> _The data_:
◇ ◇ ◇ ◇ ◇

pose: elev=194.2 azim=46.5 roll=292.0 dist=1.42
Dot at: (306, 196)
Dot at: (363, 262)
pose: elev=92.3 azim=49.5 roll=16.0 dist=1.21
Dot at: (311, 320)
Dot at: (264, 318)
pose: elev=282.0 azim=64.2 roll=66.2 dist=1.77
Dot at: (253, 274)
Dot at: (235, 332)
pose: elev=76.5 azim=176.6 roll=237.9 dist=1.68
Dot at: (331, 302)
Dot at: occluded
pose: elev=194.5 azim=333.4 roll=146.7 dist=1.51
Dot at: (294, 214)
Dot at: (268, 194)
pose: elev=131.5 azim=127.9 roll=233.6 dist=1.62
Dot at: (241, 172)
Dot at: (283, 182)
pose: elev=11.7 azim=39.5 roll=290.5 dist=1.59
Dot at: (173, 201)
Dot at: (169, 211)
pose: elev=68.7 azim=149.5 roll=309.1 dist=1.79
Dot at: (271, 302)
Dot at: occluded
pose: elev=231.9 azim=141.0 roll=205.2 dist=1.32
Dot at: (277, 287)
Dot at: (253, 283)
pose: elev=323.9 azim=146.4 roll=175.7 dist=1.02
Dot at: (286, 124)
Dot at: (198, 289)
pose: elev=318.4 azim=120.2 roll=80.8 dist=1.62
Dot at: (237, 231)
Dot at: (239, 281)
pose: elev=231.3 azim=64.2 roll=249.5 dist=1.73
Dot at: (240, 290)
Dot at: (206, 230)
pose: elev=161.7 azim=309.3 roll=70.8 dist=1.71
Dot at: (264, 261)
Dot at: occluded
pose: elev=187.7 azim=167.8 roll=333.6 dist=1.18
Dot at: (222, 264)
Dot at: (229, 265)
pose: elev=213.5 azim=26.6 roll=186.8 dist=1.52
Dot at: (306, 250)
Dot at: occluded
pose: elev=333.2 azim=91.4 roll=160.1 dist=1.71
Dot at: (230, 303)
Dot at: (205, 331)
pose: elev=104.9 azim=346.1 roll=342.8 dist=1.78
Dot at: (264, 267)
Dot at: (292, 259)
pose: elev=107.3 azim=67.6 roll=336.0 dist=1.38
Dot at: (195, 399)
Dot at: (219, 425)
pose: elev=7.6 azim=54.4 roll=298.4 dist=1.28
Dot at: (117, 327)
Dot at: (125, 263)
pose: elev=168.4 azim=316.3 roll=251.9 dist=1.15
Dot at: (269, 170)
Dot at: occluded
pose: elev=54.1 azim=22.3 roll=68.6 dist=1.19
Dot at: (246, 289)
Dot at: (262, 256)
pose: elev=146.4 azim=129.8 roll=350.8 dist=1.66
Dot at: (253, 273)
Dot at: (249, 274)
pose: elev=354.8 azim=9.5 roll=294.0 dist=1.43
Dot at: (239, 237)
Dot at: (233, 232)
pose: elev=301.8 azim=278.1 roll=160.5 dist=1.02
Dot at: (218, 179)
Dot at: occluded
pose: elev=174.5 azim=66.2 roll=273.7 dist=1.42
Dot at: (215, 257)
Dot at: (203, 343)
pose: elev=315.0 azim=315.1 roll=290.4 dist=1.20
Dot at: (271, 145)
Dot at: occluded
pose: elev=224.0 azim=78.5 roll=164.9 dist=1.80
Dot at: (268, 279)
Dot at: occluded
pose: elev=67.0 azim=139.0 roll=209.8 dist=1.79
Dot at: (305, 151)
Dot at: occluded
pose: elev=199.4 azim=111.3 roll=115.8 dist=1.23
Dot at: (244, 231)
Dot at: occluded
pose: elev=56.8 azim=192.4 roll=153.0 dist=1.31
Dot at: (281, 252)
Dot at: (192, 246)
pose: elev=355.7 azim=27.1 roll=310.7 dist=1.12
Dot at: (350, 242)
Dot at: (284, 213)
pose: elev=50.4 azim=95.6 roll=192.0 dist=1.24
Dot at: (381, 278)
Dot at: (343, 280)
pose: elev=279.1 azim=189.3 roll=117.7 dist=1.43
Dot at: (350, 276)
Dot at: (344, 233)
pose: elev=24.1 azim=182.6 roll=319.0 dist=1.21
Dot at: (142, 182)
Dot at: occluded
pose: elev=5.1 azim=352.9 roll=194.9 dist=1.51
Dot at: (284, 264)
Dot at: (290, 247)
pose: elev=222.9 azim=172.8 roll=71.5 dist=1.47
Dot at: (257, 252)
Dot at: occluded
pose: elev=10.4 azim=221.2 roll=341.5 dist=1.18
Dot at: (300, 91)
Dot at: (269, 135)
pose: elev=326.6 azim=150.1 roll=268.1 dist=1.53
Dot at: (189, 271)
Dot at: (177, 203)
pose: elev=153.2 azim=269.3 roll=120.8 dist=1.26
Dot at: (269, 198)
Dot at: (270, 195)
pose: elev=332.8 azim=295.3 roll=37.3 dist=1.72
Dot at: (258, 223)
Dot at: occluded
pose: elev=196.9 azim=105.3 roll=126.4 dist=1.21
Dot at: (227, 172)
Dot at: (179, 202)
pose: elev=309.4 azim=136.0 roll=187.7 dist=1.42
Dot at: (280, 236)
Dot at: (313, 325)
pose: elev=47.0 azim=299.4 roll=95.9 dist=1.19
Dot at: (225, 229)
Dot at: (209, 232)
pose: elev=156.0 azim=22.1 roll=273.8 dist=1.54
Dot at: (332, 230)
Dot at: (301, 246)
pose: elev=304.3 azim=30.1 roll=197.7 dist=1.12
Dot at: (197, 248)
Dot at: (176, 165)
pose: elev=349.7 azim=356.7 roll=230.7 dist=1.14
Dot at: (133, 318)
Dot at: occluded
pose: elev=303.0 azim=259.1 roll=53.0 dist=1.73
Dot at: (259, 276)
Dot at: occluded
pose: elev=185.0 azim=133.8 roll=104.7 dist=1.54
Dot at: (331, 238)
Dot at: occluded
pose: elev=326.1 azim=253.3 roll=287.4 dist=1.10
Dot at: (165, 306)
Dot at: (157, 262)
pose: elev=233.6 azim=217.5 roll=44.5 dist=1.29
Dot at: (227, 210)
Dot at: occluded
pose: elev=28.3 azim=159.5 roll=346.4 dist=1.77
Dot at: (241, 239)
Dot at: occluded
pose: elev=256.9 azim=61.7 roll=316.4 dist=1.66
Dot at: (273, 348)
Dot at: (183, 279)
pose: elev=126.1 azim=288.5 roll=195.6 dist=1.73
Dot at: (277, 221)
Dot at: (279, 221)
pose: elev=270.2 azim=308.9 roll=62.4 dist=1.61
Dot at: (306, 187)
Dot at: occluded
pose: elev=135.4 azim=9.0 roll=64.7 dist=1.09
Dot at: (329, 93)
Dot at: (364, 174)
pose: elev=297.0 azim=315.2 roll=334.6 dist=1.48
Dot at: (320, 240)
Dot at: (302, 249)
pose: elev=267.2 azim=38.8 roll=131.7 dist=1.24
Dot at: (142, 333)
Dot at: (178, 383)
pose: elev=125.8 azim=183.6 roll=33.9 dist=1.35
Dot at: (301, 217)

◇ ◇ ◇ ◇ ◇

> _Directions for this task_:
Copy the whole listing above line for line, keeping every character unchanged.

> _Output_:
pose: elev=194.2 azim=46.5 roll=292.0 dist=1.42
Dot at: (306, 196)
Dot at: (363, 262)
pose: elev=92.3 azim=49.5 roll=16.0 dist=1.21
Dot at: (311, 320)
Dot at: (264, 318)
pose: elev=282.0 azim=64.2 roll=66.2 dist=1.77
Dot at: (253, 274)
Dot at: (235, 332)
pose: elev=76.5 azim=176.6 roll=237.9 dist=1.68
Dot at: (331, 302)
Dot at: occluded
pose: elev=194.5 azim=333.4 roll=146.7 dist=1.51
Dot at: (294, 214)
Dot at: (268, 194)
pose: elev=131.5 azim=127.9 roll=233.6 dist=1.62
Dot at: (241, 172)
Dot at: (283, 182)
pose: elev=11.7 azim=39.5 roll=290.5 dist=1.59
Dot at: (173, 201)
Dot at: (169, 211)
pose: elev=68.7 azim=149.5 roll=309.1 dist=1.79
Dot at: (271, 302)
Dot at: occluded
pose: elev=231.9 azim=141.0 roll=205.2 dist=1.32
Dot at: (277, 287)
Dot at: (253, 283)
pose: elev=323.9 azim=146.4 roll=175.7 dist=1.02
Dot at: (286, 124)
Dot at: (198, 289)
pose: elev=318.4 azim=120.2 roll=80.8 dist=1.62
Dot at: (237, 231)
Dot at: (239, 281)
pose: elev=231.3 azim=64.2 roll=249.5 dist=1.73
Dot at: (240, 290)
Dot at: (206, 230)
pose: elev=161.7 azim=309.3 roll=70.8 dist=1.71
Dot at: (264, 261)
Dot at: occluded
pose: elev=187.7 azim=167.8 roll=333.6 dist=1.18
Dot at: (222, 264)
Dot at: (229, 265)
pose: elev=213.5 azim=26.6 roll=186.8 dist=1.52
Dot at: (306, 250)
Dot at: occluded
pose: elev=333.2 azim=91.4 roll=160.1 dist=1.71
Dot at: (230, 303)
Dot at: (205, 331)
pose: elev=104.9 azim=346.1 roll=342.8 dist=1.78
Dot at: (264, 267)
Dot at: (292, 259)
pose: elev=107.3 azim=67.6 roll=336.0 dist=1.38
Dot at: (195, 399)
Dot at: (219, 425)
pose: elev=7.6 azim=54.4 roll=298.4 dist=1.28
Dot at: (117, 327)
Dot at: (125, 263)
pose: elev=168.4 azim=316.3 roll=251.9 dist=1.15
Dot at: (269, 170)
Dot at: occluded
pose: elev=54.1 azim=22.3 roll=68.6 dist=1.19
Dot at: (246, 289)
Dot at: (262, 256)
pose: elev=146.4 azim=129.8 roll=350.8 dist=1.66
Dot at: (253, 273)
Dot at: (249, 274)
pose: elev=354.8 azim=9.5 roll=294.0 dist=1.43
Dot at: (239, 237)
Dot at: (233, 232)
pose: elev=301.8 azim=278.1 roll=160.5 dist=1.02
Dot at: (218, 179)
Dot at: occluded
pose: elev=174.5 azim=66.2 roll=273.7 dist=1.42
Dot at: (215, 257)
Dot at: (203, 343)
pose: elev=315.0 azim=315.1 roll=290.4 dist=1.20
Dot at: (271, 145)
Dot at: occluded
pose: elev=224.0 azim=78.5 roll=164.9 dist=1.80
Dot at: (268, 279)
Dot at: occluded
pose: elev=67.0 azim=139.0 roll=209.8 dist=1.79
Dot at: (305, 151)
Dot at: occluded
pose: elev=199.4 azim=111.3 roll=115.8 dist=1.23
Dot at: (244, 231)
Dot at: occluded
pose: elev=56.8 azim=192.4 roll=153.0 dist=1.31
Dot at: (281, 252)
Dot at: (192, 246)
pose: elev=355.7 azim=27.1 roll=310.7 dist=1.12
Dot at: (350, 242)
Dot at: (284, 213)
pose: elev=50.4 azim=95.6 roll=192.0 dist=1.24
Dot at: (381, 278)
Dot at: (343, 280)
pose: elev=279.1 azim=189.3 roll=117.7 dist=1.43
Dot at: (350, 276)
Dot at: (344, 233)
pose: elev=24.1 azim=182.6 roll=319.0 dist=1.21
Dot at: (142, 182)
Dot at: occluded
pose: elev=5.1 azim=352.9 roll=194.9 dist=1.51
Dot at: (284, 264)
Dot at: (290, 247)
pose: elev=222.9 azim=172.8 roll=71.5 dist=1.47
Dot at: (257, 252)
Dot at: occluded
pose: elev=10.4 azim=221.2 roll=341.5 dist=1.18
Dot at: (300, 91)
Dot at: (269, 135)
pose: elev=326.6 azim=150.1 roll=268.1 dist=1.53
Dot at: (189, 271)
Dot at: (177, 203)
pose: elev=153.2 azim=269.3 roll=120.8 dist=1.26
Dot at: (269, 198)
Dot at: (270, 195)
pose: elev=332.8 azim=295.3 roll=37.3 dist=1.72
Dot at: (258, 223)
Dot at: occluded
pose: elev=196.9 azim=105.3 roll=126.4 dist=1.21
Dot at: (227, 172)
Dot at: (179, 202)
pose: elev=309.4 azim=136.0 roll=187.7 dist=1.42
Dot at: (280, 236)
Dot at: (313, 325)
pose: elev=47.0 azim=299.4 roll=95.9 dist=1.19
Dot at: (225, 229)
Dot at: (209, 232)
pose: elev=156.0 azim=22.1 roll=273.8 dist=1.54
Dot at: (332, 230)
Dot at: (301, 246)
pose: elev=304.3 azim=30.1 roll=197.7 dist=1.12
Dot at: (197, 248)
Dot at: (176, 165)
pose: elev=349.7 azim=356.7 roll=230.7 dist=1.14
Dot at: (133, 318)
Dot at: occluded
pose: elev=303.0 azim=259.1 roll=53.0 dist=1.73
Dot at: (259, 276)
Dot at: occluded
pose: elev=185.0 azim=133.8 roll=104.7 dist=1.54
Dot at: (331, 238)
Dot at: occluded
pose: elev=326.1 azim=253.3 roll=287.4 dist=1.10
Dot at: (165, 306)
Dot at: (157, 262)
pose: elev=233.6 azim=217.5 roll=44.5 dist=1.29
Dot at: (227, 210)
Dot at: occluded
pose: elev=28.3 azim=159.5 roll=346.4 dist=1.77
Dot at: (241, 239)
Dot at: occluded
pose: elev=256.9 azim=61.7 roll=316.4 dist=1.66
Dot at: (273, 348)
Dot at: (183, 279)
pose: elev=126.1 azim=288.5 roll=195.6 dist=1.73
Dot at: (277, 221)
Dot at: (279, 221)
pose: elev=270.2 azim=308.9 roll=62.4 dist=1.61
Dot at: (306, 187)
Dot at: occluded
pose: elev=135.4 azim=9.0 roll=64.7 dist=1.09
Dot at: (329, 93)
Dot at: (364, 174)
pose: elev=297.0 azim=315.2 roll=334.6 dist=1.48
Dot at: (320, 240)
Dot at: (302, 249)
pose: elev=267.2 azim=38.8 roll=131.7 dist=1.24
Dot at: (142, 333)
Dot at: (178, 383)
pose: elev=125.8 azim=183.6 roll=33.9 dist=1.35
Dot at: (301, 217)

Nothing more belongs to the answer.